* _Document passage_:
Can open and small compete against big and closed?
There are concerns that AI competition will be constrained because the huge costs involved in developing and training LLMs will limit the number of upstream AI providers.
Potentially countervailing this concern, Air Street notes that there are emerging techniques which provide alternatives to a high level of human involvement in training:
- small LLMs can be fine-tuned on the outputs of larger, more capable LLMs. However, Berkley researchers found that while producing models which are stylistically impressive they often produce inaccurate text.
- Meta has developed a ‘less is more’ approach in which AI can be trained on a carefully curated set of prompts and responses (e.g. a 1,000) and even at this early stage of development, researchers have found it competitive with GPT-4 in 43% of cases.
- Google has shown that LLMs can self-improve by training on their own outputs.
But Air Street concludes that as things currently stand the resource intensive RLFH remains king.
Air Street also notes that AI competition could be impacted by a growing trend of AI developers to withhold details of their models:
“As the economic stakes and the safety concerns are getting higher (you can choose what to believe), traditionally open companies have embraced a culture of opacity about their most cutting edge research.”
However, while Air Street says there is a capability chasm between GPT-4 and open source models, it also reports on the accelerating dynamism of the open source sector.

* _Prompt_: Which words of the passage on AI competition begin with "There are concerns" and continue through "their own outputs."? Return that stretch unchanged.

* _Recorded data_:
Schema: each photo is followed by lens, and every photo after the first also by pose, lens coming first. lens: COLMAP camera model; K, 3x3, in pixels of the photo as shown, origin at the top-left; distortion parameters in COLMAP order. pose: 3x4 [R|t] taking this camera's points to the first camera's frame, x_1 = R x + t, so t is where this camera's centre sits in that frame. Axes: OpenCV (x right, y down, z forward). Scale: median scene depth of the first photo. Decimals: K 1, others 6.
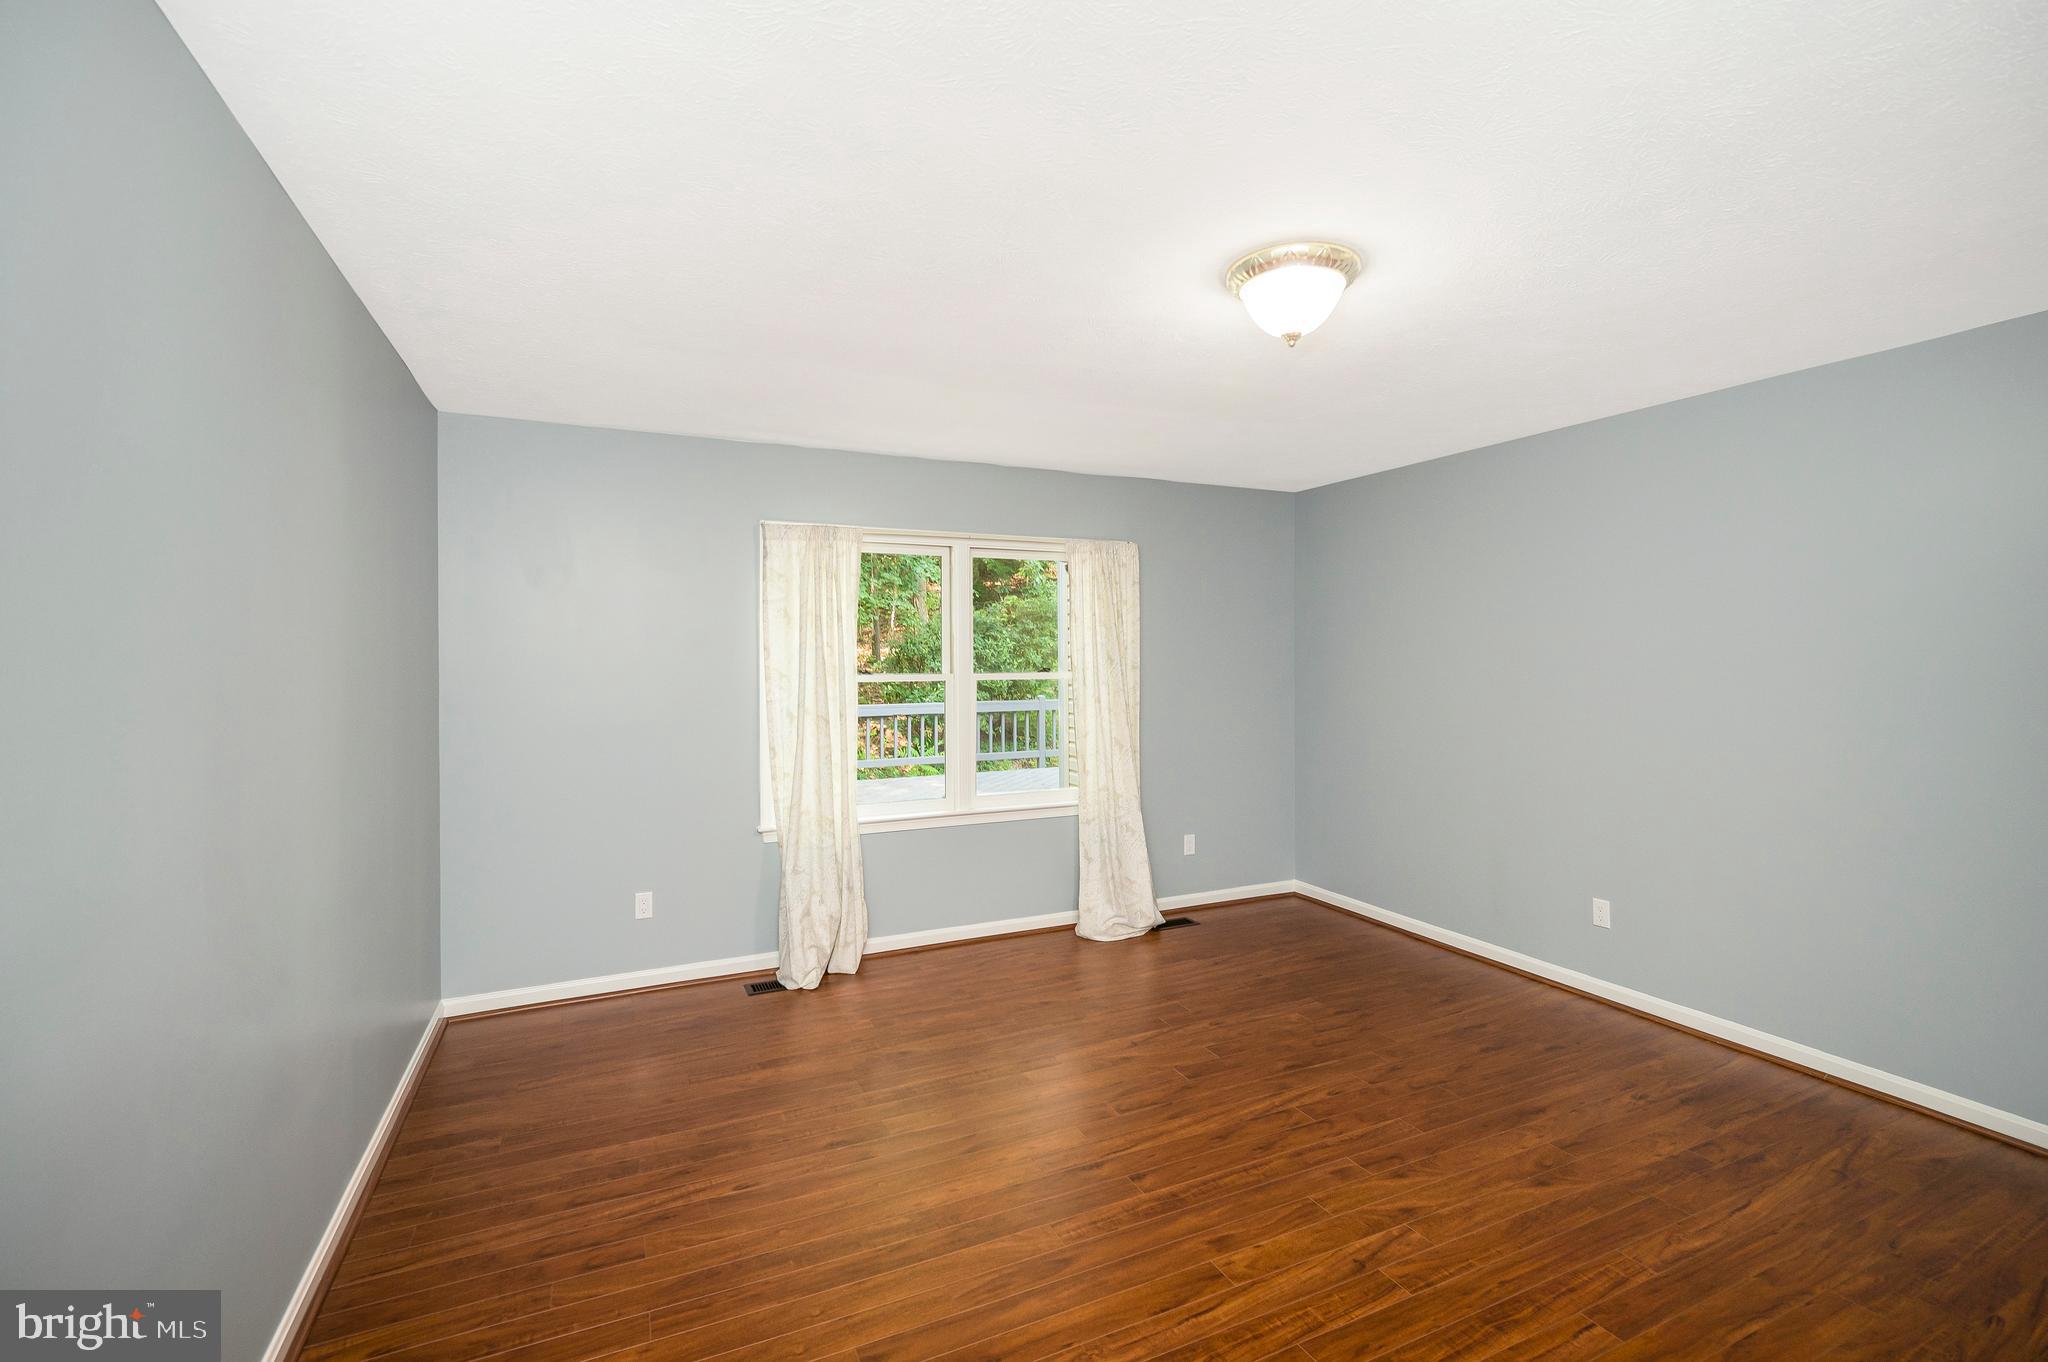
lens RADIAL K [[902.5, 0, 1024.4], [0, 902.5, 672.6], [0, 0, 1]] dist [-0.000521, -0.000078]
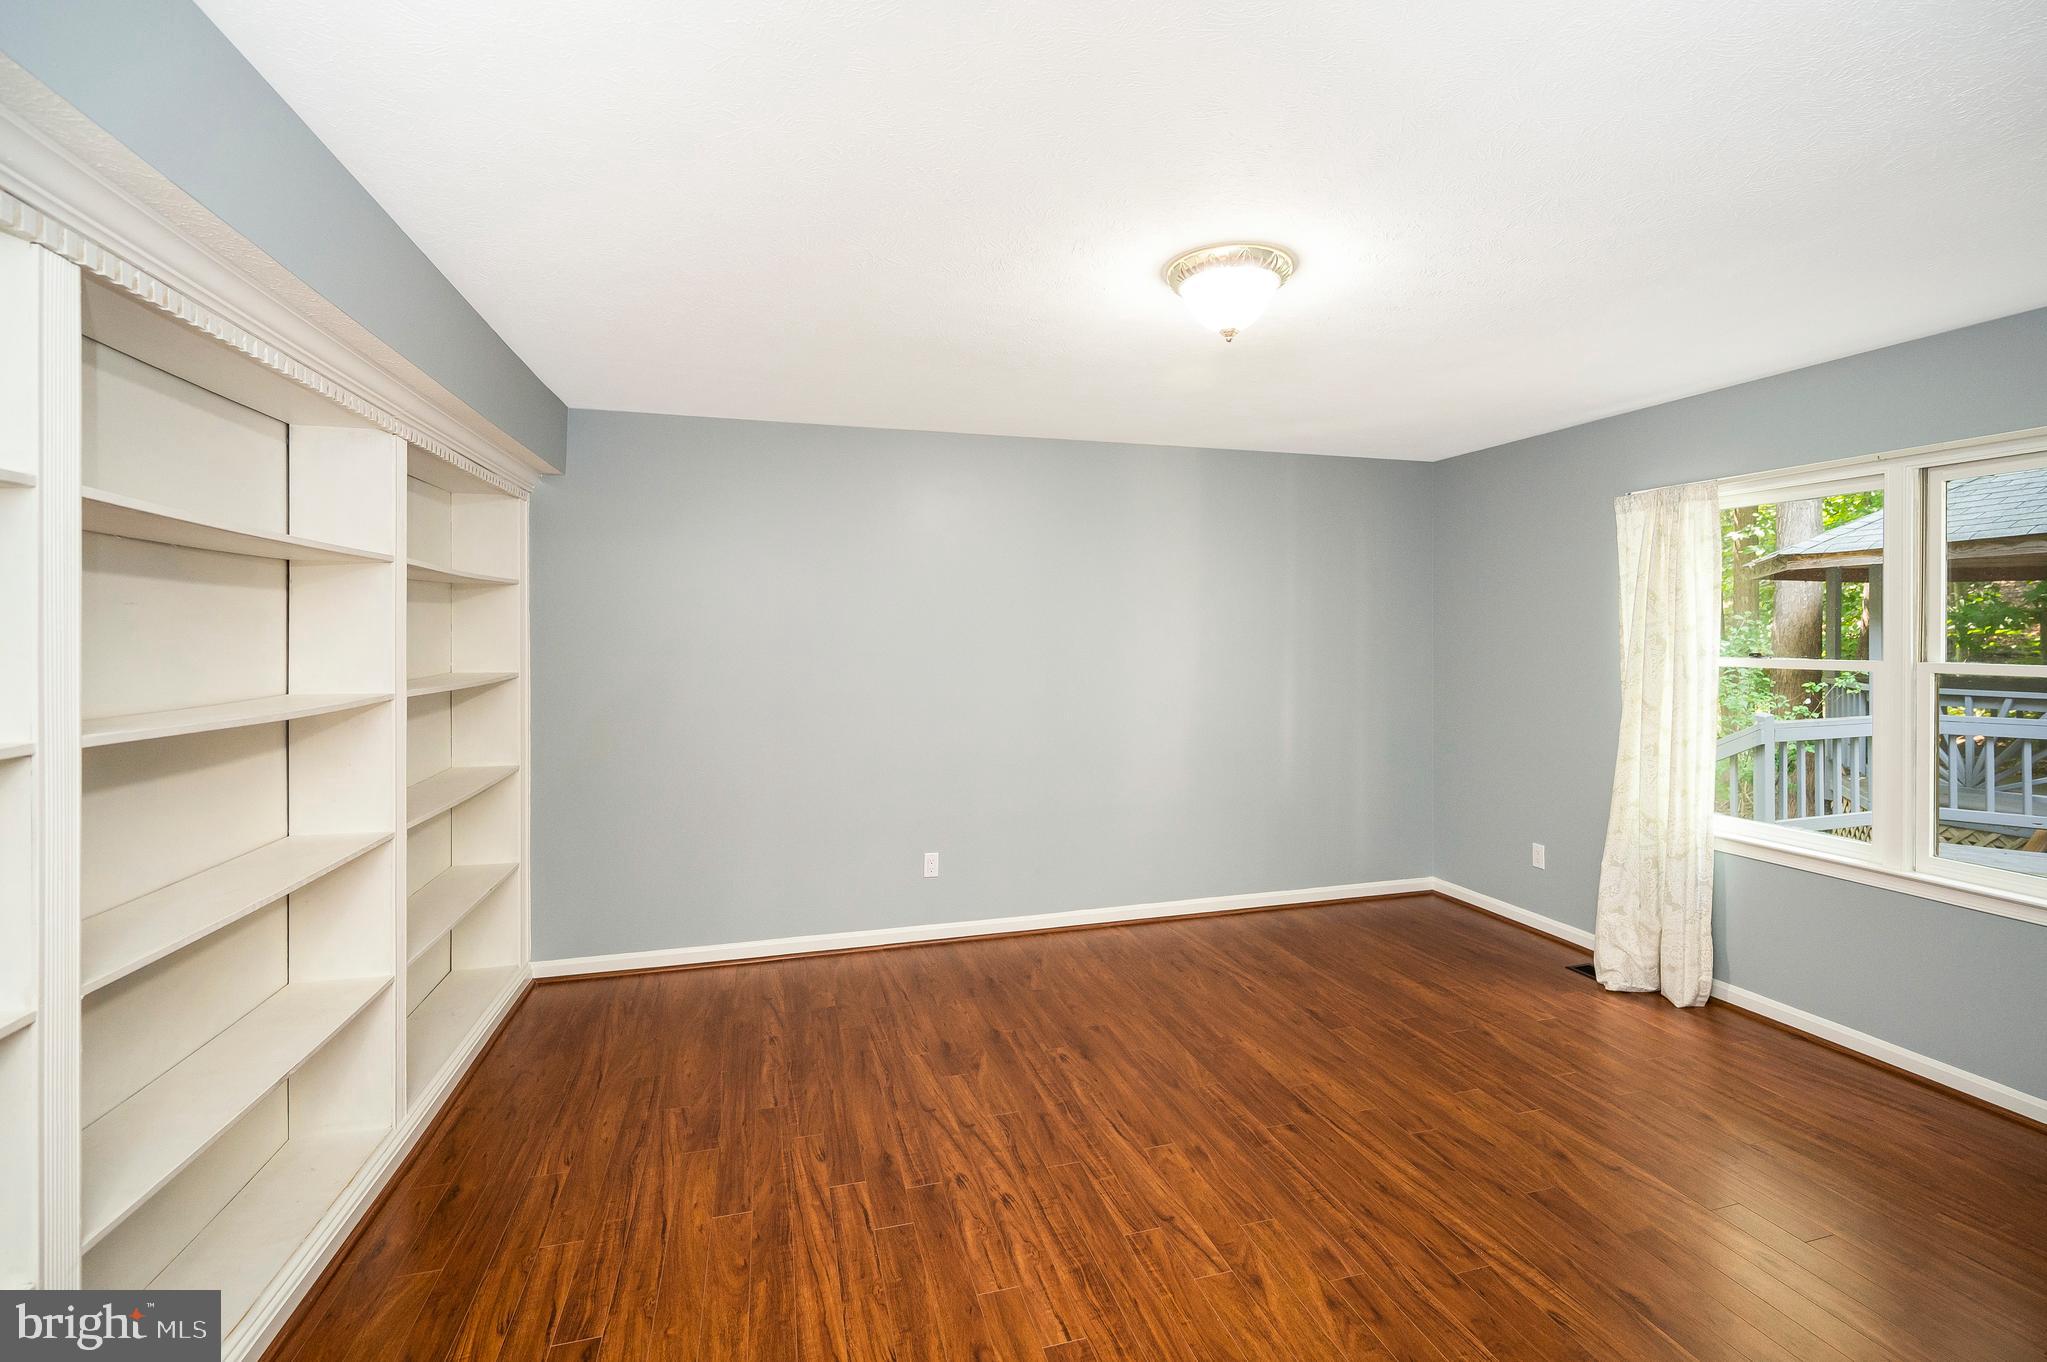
lens RADIAL K [[913.4, 0, 1026.6], [0, 913.4, 636.0], [0, 0, 1]] dist [0.000147, 0.000030]
pose [[-0.157418, 0.010491, -0.987476, 1.145556], [-0.007523, 0.999902, 0.011822, -0.035422], [0.987503, 0.009289, -0.157324, 0.785446]]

* _Solution to this problem_:
There are concerns that AI competition will be constrained because the huge costs involved in developing and training LLMs will limit the number of upstream AI providers.
Potentially countervailing this concern, Air Street notes that there are emerging techniques which provide alternatives to a high level of human involvement in training:
- small LLMs can be fine-tuned on the outputs of larger, more capable LLMs. However, Berkley researchers found that while producing models which are stylistically impressive they often produce inaccurate text.
- Meta has developed a ‘less is more’ approach in which AI can be trained on a carefully curated set of prompts and responses (e.g. a 1,000) and even at this early stage of development, researchers have found it competitive with GPT-4 in 43% of cases.
- Google has shown that LLMs can self-improve by training on their own outputs.